Round 3 Opening Chaos:
Heavy rain was forecast for the afternoon, and sure enough it arrived in time to drench those coming in for the start of afternoon play. It built to a tropical intensity until at 2 p.m. some little monkey on the gallery (no one knows who – yet) pressed the fire alarm button to see what would happen. Well, two things happened – speakers all around the building ordered everyone outside immediately and the windows in the roof opened automatically to let out the smoke. There was no smoke to go out, of course, but an awful lot of rain to come in. Within minutes the boards, tables and floor beneath each window were soaked and the start was delayed by 15 minutes while Centre staff worked wonders, mopping up and changing wet chairs and cloths. Play eventually got under way at 14.30. Would the disturbance affect the focus of the GMs who like to go into an almost trance-like state of concentration before each round? We’ll see.

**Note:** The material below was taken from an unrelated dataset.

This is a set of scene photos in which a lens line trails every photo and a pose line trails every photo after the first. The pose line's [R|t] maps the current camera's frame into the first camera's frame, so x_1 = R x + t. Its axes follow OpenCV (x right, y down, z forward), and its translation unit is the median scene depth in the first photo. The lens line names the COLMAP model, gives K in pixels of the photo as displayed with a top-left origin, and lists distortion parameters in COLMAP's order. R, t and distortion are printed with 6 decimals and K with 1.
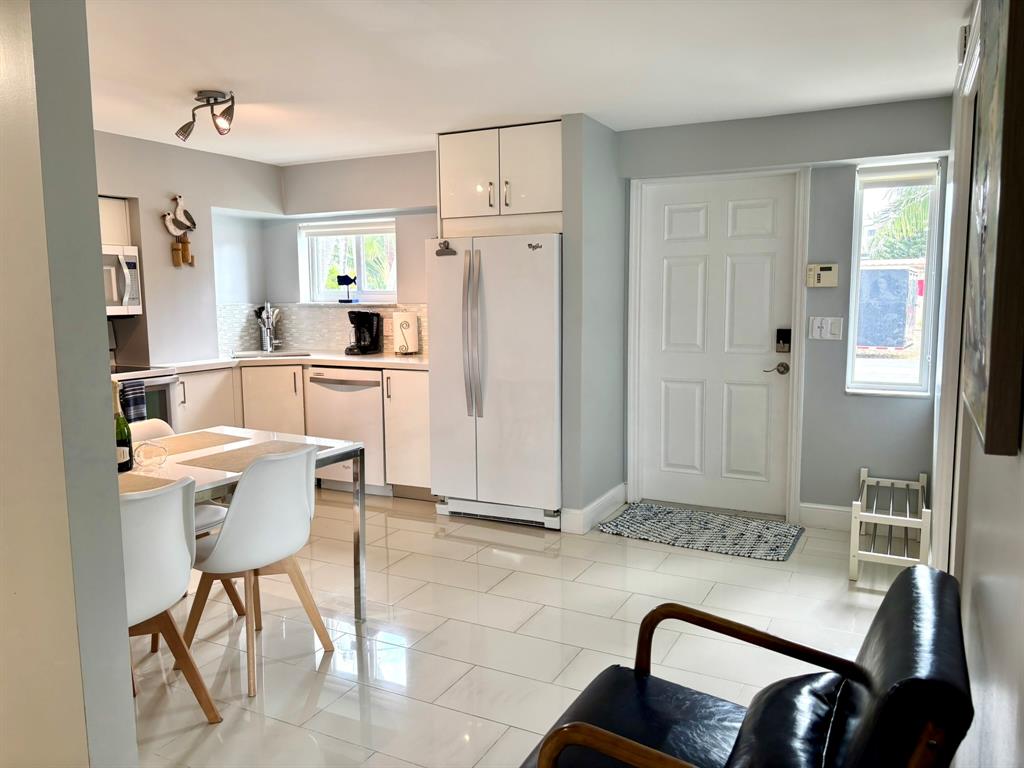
lens RADIAL K [[773.6, 0, 511.0], [0, 773.6, 380.7], [0, 0, 1]] dist [-0.011829, 0.001230]
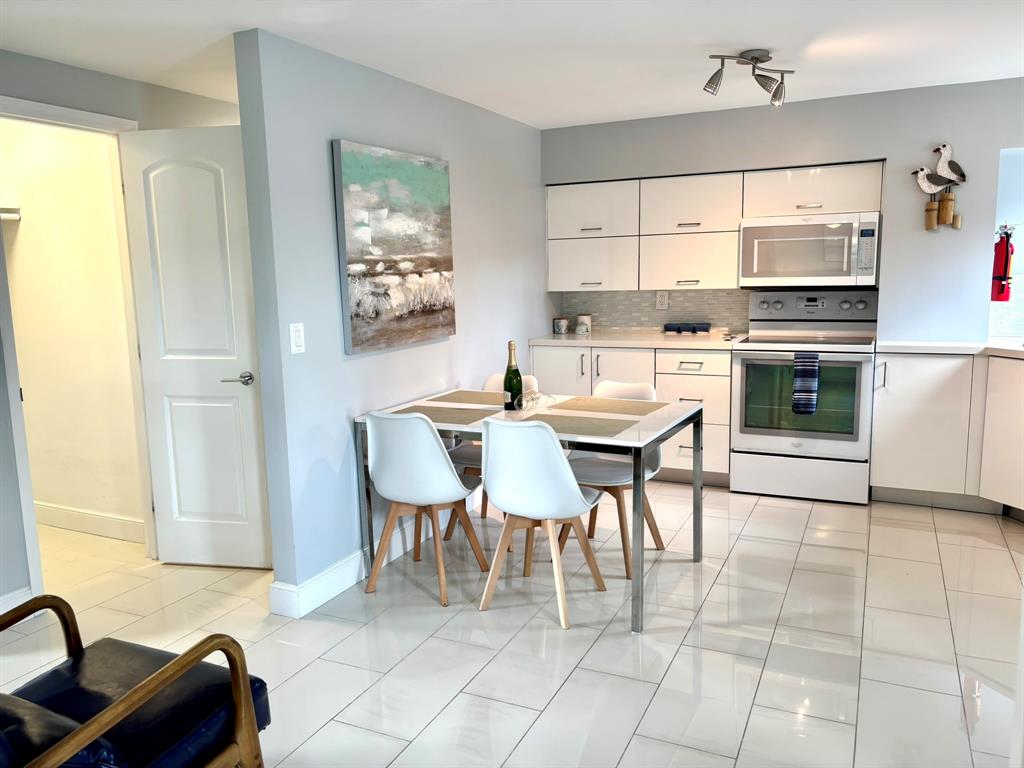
lens RADIAL K [[773.6, 0, 512.4], [0, 773.6, 387.6], [0, 0, 1]] dist [-0.011829, 0.001230]
pose [[0.024032, 0.159217, -0.986951, 0.433722], [-0.087662, 0.983769, 0.156569, -0.069425], [0.995860, 0.082756, 0.037599, 0.523578]]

  Lara Barnes (left) helps to change wet cloths for dry while Sarah Hegarty looks on.

Irish Crystal: Few players here have been as regular in their attendance at the British as Graeme McCormack, who has only missed once since 1973, this being his 35th. He regularly enters the U-175 and U-150 championships.

He met his wife Gill while working in the same department as a civil servant in his native Belfast, where he plays for the Fisherwick Chess Club in Division 1 of the Ulster League. They married days before leaving to play at the Norwich event in 1994, and these days their anniversary usually falls during the British – this year their Crystal Anniversary was on Monday. Graeme lost his game that day, but they compensated by going out in the evening for a celebratory meal.

                                                                                                                      Gill and Graeme McCormack
 Trivia: Yesterday I asked whose was the last father and son combination to play in the British Championship before this year’s John and Paul Littlewood. It was not so long ago (Gt. Yarmouth 2007) when the arbiters’ nightmare partnership of Michael White and son Michael White both played. When young Michael became active on the chess circuit, Pere White starting using his second name of Ernest for a while, but appears to have reverted to Michael again recently.

2nd Question: This year we have teenage brothers William and Victor Jones of Lewisham, both playing in the Championship. They are not twins, nor, as far as is known, are any relation to 2nd favourite Gawain Jones, nor me. Their father Lawrence is playing in one of the morning sections. (so what happened to all the Smiths, anyway?).

Now, who were the last siblings to appear together in “The British”? (Answer tomorrow).